§ DATA FOR THIS EXERCISE:
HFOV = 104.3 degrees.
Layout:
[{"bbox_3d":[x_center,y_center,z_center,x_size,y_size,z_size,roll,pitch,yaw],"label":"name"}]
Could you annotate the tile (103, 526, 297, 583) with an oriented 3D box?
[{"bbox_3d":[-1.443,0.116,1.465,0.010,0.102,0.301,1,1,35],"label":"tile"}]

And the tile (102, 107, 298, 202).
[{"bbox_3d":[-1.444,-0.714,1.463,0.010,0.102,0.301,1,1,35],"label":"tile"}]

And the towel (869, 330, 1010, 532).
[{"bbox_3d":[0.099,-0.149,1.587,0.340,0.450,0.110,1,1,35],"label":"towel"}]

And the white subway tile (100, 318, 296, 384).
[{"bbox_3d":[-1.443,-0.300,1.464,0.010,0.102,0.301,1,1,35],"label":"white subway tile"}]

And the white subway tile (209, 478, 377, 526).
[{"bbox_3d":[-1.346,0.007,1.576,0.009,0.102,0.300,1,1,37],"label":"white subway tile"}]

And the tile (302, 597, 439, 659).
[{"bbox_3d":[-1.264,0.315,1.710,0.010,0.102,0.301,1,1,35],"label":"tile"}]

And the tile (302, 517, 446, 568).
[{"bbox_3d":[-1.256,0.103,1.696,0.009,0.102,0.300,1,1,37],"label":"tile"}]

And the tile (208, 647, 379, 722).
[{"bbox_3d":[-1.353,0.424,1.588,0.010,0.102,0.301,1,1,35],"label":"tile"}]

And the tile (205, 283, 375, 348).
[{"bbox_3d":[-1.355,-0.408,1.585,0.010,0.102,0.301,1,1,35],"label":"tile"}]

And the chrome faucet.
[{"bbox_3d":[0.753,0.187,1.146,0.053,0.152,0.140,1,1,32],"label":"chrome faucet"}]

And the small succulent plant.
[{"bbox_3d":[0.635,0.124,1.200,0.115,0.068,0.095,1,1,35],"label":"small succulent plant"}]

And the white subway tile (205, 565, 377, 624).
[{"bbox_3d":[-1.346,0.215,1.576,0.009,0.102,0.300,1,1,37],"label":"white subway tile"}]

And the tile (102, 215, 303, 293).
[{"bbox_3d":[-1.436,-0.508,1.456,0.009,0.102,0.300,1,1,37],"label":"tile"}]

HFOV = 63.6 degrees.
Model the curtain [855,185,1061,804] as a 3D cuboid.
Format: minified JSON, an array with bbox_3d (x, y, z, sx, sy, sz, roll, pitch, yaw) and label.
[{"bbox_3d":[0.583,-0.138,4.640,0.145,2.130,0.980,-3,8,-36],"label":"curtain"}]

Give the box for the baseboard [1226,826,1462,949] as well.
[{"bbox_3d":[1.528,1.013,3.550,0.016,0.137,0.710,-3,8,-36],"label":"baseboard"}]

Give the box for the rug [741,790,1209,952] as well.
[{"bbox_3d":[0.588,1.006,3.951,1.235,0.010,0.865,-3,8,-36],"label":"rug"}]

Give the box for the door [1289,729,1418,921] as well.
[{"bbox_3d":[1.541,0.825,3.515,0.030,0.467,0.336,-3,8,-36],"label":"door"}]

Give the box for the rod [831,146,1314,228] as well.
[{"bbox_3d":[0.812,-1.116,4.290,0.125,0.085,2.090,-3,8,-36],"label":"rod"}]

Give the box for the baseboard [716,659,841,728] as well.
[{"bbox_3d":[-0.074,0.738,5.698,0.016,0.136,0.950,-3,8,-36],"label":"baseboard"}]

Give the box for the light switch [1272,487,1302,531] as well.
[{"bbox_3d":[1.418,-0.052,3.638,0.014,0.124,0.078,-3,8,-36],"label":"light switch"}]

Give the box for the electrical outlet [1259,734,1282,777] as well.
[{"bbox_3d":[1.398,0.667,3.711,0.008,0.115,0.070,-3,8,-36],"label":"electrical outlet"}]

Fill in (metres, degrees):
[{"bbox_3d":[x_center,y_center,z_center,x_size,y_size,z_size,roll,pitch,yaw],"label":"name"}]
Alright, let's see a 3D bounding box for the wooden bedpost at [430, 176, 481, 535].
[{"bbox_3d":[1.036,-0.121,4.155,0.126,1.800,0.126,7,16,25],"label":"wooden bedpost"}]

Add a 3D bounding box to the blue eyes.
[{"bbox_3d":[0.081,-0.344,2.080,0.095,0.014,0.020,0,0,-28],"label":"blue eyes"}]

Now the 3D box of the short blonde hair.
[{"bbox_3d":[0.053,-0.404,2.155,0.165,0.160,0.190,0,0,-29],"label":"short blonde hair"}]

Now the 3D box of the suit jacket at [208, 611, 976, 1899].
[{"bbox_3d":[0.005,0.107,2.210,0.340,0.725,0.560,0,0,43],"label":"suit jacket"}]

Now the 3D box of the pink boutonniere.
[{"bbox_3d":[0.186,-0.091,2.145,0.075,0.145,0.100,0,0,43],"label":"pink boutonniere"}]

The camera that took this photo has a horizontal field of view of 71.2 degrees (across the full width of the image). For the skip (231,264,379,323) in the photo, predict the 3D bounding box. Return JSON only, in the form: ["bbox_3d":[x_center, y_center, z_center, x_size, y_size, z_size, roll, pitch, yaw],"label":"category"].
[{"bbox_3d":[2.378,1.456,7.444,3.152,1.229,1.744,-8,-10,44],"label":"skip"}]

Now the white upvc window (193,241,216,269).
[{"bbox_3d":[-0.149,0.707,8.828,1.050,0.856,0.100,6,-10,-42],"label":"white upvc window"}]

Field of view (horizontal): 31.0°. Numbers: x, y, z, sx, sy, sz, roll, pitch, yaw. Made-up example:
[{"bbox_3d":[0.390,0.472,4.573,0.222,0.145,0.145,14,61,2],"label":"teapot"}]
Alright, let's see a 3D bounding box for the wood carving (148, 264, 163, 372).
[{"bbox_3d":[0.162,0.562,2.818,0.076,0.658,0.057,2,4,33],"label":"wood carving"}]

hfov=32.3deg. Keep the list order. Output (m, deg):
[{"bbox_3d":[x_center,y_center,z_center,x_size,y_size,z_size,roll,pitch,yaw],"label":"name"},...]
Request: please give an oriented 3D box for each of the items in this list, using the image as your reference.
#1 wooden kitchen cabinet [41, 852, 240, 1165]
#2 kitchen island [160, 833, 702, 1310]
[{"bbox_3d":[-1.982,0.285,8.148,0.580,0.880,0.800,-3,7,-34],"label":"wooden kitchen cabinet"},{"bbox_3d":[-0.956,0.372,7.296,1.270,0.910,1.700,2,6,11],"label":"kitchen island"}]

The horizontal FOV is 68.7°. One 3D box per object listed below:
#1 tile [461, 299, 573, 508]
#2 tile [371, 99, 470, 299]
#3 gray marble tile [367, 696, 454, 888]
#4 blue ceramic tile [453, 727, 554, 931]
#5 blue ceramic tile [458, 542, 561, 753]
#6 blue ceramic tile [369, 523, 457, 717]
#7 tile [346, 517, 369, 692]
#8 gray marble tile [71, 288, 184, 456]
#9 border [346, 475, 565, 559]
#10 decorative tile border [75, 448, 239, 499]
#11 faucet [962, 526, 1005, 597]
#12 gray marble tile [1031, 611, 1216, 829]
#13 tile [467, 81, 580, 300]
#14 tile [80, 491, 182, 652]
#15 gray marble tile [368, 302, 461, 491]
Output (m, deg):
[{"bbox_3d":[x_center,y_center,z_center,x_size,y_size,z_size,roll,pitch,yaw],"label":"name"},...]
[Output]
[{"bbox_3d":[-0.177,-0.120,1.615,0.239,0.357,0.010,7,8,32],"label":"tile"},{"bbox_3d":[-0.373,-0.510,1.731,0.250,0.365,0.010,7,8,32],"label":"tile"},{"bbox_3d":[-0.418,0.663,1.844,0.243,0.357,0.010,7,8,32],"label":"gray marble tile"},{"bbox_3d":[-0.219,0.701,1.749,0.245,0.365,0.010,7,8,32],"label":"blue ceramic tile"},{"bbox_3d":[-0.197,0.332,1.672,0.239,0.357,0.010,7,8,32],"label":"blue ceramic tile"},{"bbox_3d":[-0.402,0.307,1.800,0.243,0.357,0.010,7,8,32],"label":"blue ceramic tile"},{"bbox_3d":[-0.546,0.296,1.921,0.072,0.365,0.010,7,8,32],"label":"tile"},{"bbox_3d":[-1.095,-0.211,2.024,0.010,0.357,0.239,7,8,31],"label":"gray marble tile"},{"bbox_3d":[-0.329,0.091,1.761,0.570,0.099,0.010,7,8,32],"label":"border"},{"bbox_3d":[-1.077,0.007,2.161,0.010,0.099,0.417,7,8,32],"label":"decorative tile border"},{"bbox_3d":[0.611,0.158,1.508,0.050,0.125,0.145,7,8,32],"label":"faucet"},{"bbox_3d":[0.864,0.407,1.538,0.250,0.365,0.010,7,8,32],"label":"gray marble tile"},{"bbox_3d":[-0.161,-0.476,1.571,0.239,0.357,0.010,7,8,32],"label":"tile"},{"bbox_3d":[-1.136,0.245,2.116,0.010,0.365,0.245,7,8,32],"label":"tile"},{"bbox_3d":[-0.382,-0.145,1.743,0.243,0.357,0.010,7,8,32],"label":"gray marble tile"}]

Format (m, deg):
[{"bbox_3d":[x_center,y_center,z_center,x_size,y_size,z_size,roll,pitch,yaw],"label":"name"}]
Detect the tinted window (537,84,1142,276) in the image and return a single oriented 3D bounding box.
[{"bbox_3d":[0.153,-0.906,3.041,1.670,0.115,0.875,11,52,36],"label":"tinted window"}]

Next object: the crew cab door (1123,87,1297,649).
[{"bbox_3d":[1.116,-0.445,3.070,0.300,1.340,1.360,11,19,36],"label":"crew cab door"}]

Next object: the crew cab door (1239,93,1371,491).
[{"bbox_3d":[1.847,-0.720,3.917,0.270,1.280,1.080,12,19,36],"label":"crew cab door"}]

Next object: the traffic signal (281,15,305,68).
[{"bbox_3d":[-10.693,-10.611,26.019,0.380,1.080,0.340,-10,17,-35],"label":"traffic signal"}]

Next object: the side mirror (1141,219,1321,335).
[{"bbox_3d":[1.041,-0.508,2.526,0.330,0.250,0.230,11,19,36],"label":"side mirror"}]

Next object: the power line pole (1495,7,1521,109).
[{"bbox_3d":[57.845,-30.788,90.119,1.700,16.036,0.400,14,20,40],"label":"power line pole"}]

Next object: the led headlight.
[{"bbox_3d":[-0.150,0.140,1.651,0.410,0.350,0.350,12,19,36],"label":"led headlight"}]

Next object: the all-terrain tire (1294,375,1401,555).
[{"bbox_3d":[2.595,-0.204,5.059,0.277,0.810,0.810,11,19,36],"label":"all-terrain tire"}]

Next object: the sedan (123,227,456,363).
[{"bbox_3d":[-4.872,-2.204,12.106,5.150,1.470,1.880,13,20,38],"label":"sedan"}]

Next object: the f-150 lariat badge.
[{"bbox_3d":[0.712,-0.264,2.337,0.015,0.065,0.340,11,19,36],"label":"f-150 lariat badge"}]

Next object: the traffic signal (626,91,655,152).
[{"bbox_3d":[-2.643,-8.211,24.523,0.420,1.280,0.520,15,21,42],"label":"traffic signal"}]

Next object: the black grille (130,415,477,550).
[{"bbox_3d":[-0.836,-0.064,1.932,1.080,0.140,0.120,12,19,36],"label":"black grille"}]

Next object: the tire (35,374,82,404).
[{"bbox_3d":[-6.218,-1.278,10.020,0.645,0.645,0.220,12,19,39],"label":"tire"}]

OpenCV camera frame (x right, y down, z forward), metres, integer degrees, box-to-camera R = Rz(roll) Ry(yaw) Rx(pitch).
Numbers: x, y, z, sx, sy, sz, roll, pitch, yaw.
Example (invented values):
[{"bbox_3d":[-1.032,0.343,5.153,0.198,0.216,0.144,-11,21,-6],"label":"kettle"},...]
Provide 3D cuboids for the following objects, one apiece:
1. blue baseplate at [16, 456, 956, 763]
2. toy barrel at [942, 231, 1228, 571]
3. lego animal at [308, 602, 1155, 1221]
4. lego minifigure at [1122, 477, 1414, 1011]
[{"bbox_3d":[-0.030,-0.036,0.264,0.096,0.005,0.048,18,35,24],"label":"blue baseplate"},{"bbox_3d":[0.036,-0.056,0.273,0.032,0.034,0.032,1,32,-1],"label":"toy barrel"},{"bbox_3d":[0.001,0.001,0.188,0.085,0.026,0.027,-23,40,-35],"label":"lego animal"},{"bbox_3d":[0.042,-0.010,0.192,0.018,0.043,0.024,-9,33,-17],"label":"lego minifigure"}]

§ AIM OF THE TASK: Within the data above, the span starting at the line containing "Request: please give" and ending at the line containing "#1 wooden kitchen" is to be retyped exactly, with no other lines.

§ EXERCISE RESPONSE:
Request: please give an oriented 3D box for each of the items in this list, using the image as your reference.
#1 wooden kitchen cabinet [41, 852, 240, 1165]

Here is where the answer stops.